* [ИСХОДНЫЙ ТЕКСТ]
········

Возможность другой литературы

Возможность другой литературы

В. А. П о д о р о г а Мимесис. Материалы по аналитической антропологии литературы. В 2-х томах. Том 2. Часть 1. Идея произведения. Experimentumcrucis в литературе XX века.

А. Белый, А. Платонов, группа Обэриу. М., «Культурная Революция», «Logosaltera», 2011, 608 стр.

Первый том книги философа Валерия Подороги «Мимесис» был издан в 2006 году [3] . Появление второй половины исследования затянулось на пять лет, но, несмотря на то что и новое издание позиционируется не как завершенное, а лишь как первая часть второго тома, предварительная попытка взглянуть на оригинальный подход философа к литературному тексту представляется правомерной.

········

* [ВЫДЕРЖКИ ИЗ ДАННЫХ]
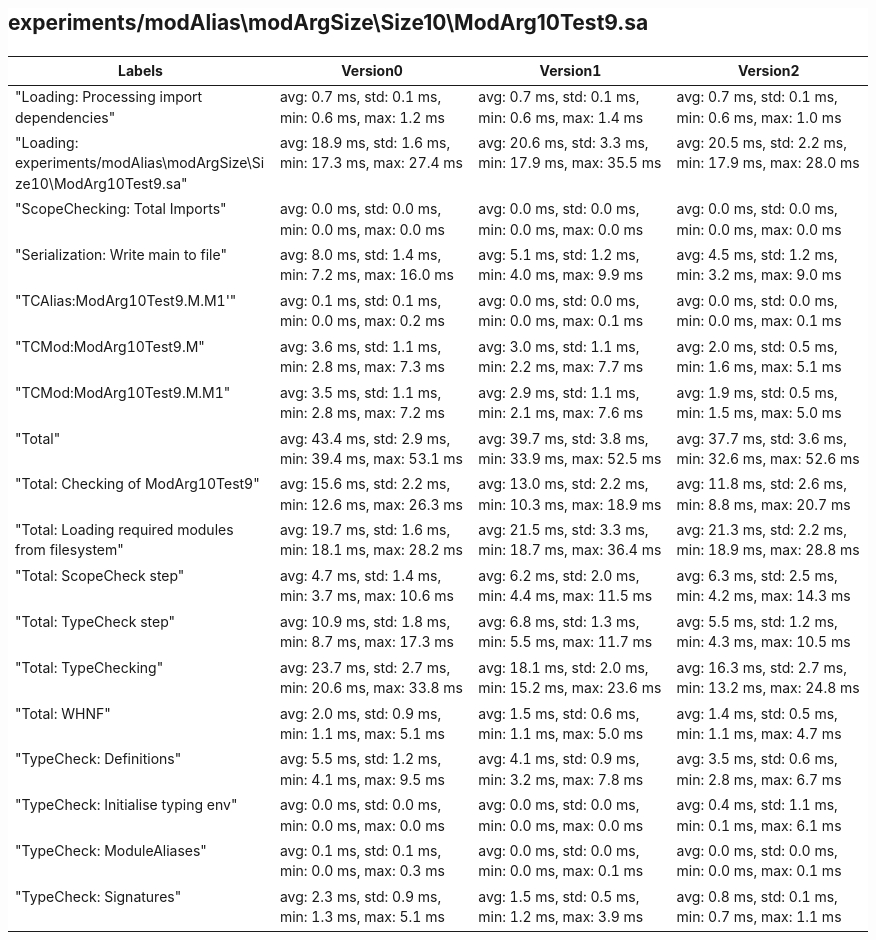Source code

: ## experiments/modAlias\modArgSize\Size10\ModArg10Test9.sa

Labels|Version0|Version1|Version2
---|---|---|---
"Loading: Processing import dependencies"|avg: 0.7 ms, std: 0.1 ms, min: 0.6 ms, max: 1.2 ms|avg: 0.7 ms, std: 0.1 ms, min: 0.6 ms, max: 1.4 ms|avg: 0.7 ms, std: 0.1 ms, min: 0.6 ms, max: 1.0 ms
"Loading: experiments/modAlias\\modArgSize\\Size10\\ModArg10Test9.sa"|avg: 18.9 ms, std: 1.6 ms, min: 17.3 ms, max: 27.4 ms|avg: 20.6 ms, std: 3.3 ms, min: 17.9 ms, max: 35.5 ms|avg: 20.5 ms, std: 2.2 ms, min: 17.9 ms, max: 28.0 ms
"ScopeChecking: Total Imports"|avg: 0.0 ms, std: 0.0 ms, min: 0.0 ms, max: 0.0 ms|avg: 0.0 ms, std: 0.0 ms, min: 0.0 ms, max: 0.0 ms|avg: 0.0 ms, std: 0.0 ms, min: 0.0 ms, max: 0.0 ms
"Serialization: Write main to file"|avg: 8.0 ms, std: 1.4 ms, min: 7.2 ms, max: 16.0 ms|avg: 5.1 ms, std: 1.2 ms, min: 4.0 ms, max: 9.9 ms|avg: 4.5 ms, std: 1.2 ms, min: 3.2 ms, max: 9.0 ms
"TCAlias:ModArg10Test9.M.M1'"|avg: 0.1 ms, std: 0.1 ms, min: 0.0 ms, max: 0.2 ms|avg: 0.0 ms, std: 0.0 ms, min: 0.0 ms, max: 0.1 ms|avg: 0.0 ms, std: 0.0 ms, min: 0.0 ms, max: 0.1 ms
"TCMod:ModArg10Test9.M"|avg: 3.6 ms, std: 1.1 ms, min: 2.8 ms, max: 7.3 ms|avg: 3.0 ms, std: 1.1 ms, min: 2.2 ms, max: 7.7 ms|avg: 2.0 ms, std: 0.5 ms, min: 1.6 ms, max: 5.1 ms
"TCMod:ModArg10Test9.M.M1"|avg: 3.5 ms, std: 1.1 ms, min: 2.8 ms, max: 7.2 ms|avg: 2.9 ms, std: 1.1 ms, min: 2.1 ms, max: 7.6 ms|avg: 1.9 ms, std: 0.5 ms, min: 1.5 ms, max: 5.0 ms
"Total"|avg: 43.4 ms, std: 2.9 ms, min: 39.4 ms, max: 53.1 ms|avg: 39.7 ms, std: 3.8 ms, min: 33.9 ms, max: 52.5 ms|avg: 37.7 ms, std: 3.6 ms, min: 32.6 ms, max: 52.6 ms
"Total: Checking of ModArg10Test9"|avg: 15.6 ms, std: 2.2 ms, min: 12.6 ms, max: 26.3 ms|avg: 13.0 ms, std: 2.2 ms, min: 10.3 ms, max: 18.9 ms|avg: 11.8 ms, std: 2.6 ms, min: 8.8 ms, max: 20.7 ms
"Total: Loading required modules from filesystem"|avg: 19.7 ms, std: 1.6 ms, min: 18.1 ms, max: 28.2 ms|avg: 21.5 ms, std: 3.3 ms, min: 18.7 ms, max: 36.4 ms|avg: 21.3 ms, std: 2.2 ms, min: 18.9 ms, max: 28.8 ms
"Total: ScopeCheck step"|avg: 4.7 ms, std: 1.4 ms, min: 3.7 ms, max: 10.6 ms|avg: 6.2 ms, std: 2.0 ms, min: 4.4 ms, max: 11.5 ms|avg: 6.3 ms, std: 2.5 ms, min: 4.2 ms, max: 14.3 ms
"Total: TypeCheck step"|avg: 10.9 ms, std: 1.8 ms, min: 8.7 ms, max: 17.3 ms|avg: 6.8 ms, std: 1.3 ms, min: 5.5 ms, max: 11.7 ms|avg: 5.5 ms, std: 1.2 ms, min: 4.3 ms, max: 10.5 ms
"Total: TypeChecking"|avg: 23.7 ms, std: 2.7 ms, min: 20.6 ms, max: 33.8 ms|avg: 18.1 ms, std: 2.0 ms, min: 15.2 ms, max: 23.6 ms|avg: 16.3 ms, std: 2.7 ms, min: 13.2 ms, max: 24.8 ms
"Total: WHNF"|avg: 2.0 ms, std: 0.9 ms, min: 1.1 ms, max: 5.1 ms|avg: 1.5 ms, std: 0.6 ms, min: 1.1 ms, max: 5.0 ms|avg: 1.4 ms, std: 0.5 ms, min: 1.1 ms, max: 4.7 ms
"TypeCheck: Definitions"|avg: 5.5 ms, std: 1.2 ms, min: 4.1 ms, max: 9.5 ms|avg: 4.1 ms, std: 0.9 ms, min: 3.2 ms, max: 7.8 ms|avg: 3.5 ms, std: 0.6 ms, min: 2.8 ms, max: 6.7 ms
"TypeCheck: Initialise typing env"|avg: 0.0 ms, std: 0.0 ms, min: 0.0 ms, max: 0.0 ms|avg: 0.0 ms, std: 0.0 ms, min: 0.0 ms, max: 0.0 ms|avg: 0.4 ms, std: 1.1 ms, min: 0.1 ms, max: 6.1 ms
"TypeCheck: ModuleAliases"|avg: 0.1 ms, std: 0.1 ms, min: 0.0 ms, max: 0.3 ms|avg: 0.0 ms, std: 0.0 ms, min: 0.0 ms, max: 0.1 ms|avg: 0.0 ms, std: 0.0 ms, min: 0.0 ms, max: 0.1 ms
"TypeCheck: Signatures"|avg: 2.3 ms, std: 0.9 ms, min: 1.3 ms, max: 5.1 ms|avg: 1.5 ms, std: 0.5 ms, min: 1.2 ms, max: 3.9 ms|avg: 0.8 ms, std: 0.1 ms, min: 0.7 ms, max: 1.1 ms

········

* [ЗАДАНИЕ 1]
Воспроизведите фрагмент исходного текста, начиная со слов "В. А. П о д" и заканчивая словами "литературе XX века.", заменив "Идея произведения" на "Замысел произведения".
* [ЗАДАНИЕ 2]
Поясните, почему в исходном тексте попытка взглянуть на подход философа к литературному тексту названа предварительной.
Перечень для работы не требуется.

* [РЕЗУЛЬТАТ ВЫПОЛНЕНИЯ 1]
В. А. П о д о р о г а Мимесис. Материалы по аналитической антропологии литературы. В 2-х томах. Том 2. Часть 1. Замысел произведения. Experimentumcrucis в литературе XX века.

* [РЕЗУЛЬТАТ ВЫПОЛНЕНИЯ 2]
Новое издание представлено не как завершенное, а лишь как первая часть второго тома. Поэтому попытка оценить оригинальный подход философа к литературному тексту может быть только предварительной.